Em 1977, o Sex Pistols decidiram “homenagear” o Jubileu de Ouro da rainha Elizabeth II dedicando-lhe seu segundo single: “God Save The Queen”, uma musica que dizia nao existir futuro na Inglaterra. Para promove-lo, o empresario Malcom McLaren – que estava proibido de ter seu grupo tocando nas ilhas britanicas – colocou a banda tocando em um barco, dentro do Rio Tamisa (nao era em terra). O resultado, como voce pode imaginar, foi pancadaria assim que o barco atracou em Londres, com quase todo mundo na cadeia.
O melhor estava por vir: a ironia punk escalou as paradas – mesmo tendo sido banida da BBC e de outras radios – ate bater no numero 1, marcando a unica semana na historia dos charts britanicos em que o numero 1 das paradas apareceu em branco. O Sex Pistols se foi (deixando sua marca na historia do rock), a rainha continua firme e forte (e o partido trabalhador esta caindo pelas tabelas) e o rio Tamisa, que 31 anos atras ouviu “God Save The Queen” ao vivo, continua encantador. Respiro fundo e penso na linha de baixo e no vocal deliciosamente escroto de Johnny Rotten. Deus salve a rainha.

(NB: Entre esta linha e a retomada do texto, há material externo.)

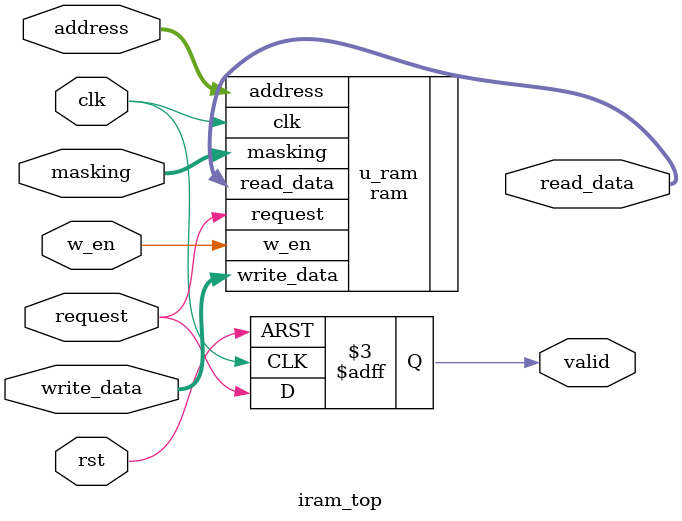
<source format=v>
module iram_top #(
    parameter INIT_MEM = 0
)(
    input wire         rst,
    input wire         request,
    input wire         clk,
    input wire         w_en,
    input wire  [7:0]  address,
    input wire  [31:0] write_data,
    input wire  [3:0]  masking,

    output reg         valid,
    output wire [31:0] read_data
);

    always @(posedge clk or negedge rst ) begin
        if(!rst)begin
            valid <= 0;
        end
        else begin
            valid <= request;
        end
    end

    ram #(
        .INIT_MEM(INIT_MEM)
    ) u_ram(
        .clk(clk),
        .address(address),
        .w_en(w_en),
        .request(request),
        .write_data(write_data),
        .masking(masking),

        .read_data(read_data)
    );
endmodule

</source>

Na verdade, Deus salve o Marcelo. Nesta terca, ou melhor, daqui a 74 minutos (hora de Londres), completo 38 anos de idade (os 40 estao chegando, eu sei). Como o dinheiro ja foi faz uma semana, e o que chegou soh serviu para eu comprar mais algumas duzias de CDs, nada de grandes comemoracoes. Vou visitar a Tate Modern e a National Gallery durante o dia, e deve rolar alguns pints de cerveja em algum pub a noite, e olhe la. Como nao vou estar por ai para receber um abraco ou um telefonema, aceito um brinde de cerveja “in memorian”, ok. Nao esquece. Tin-tin.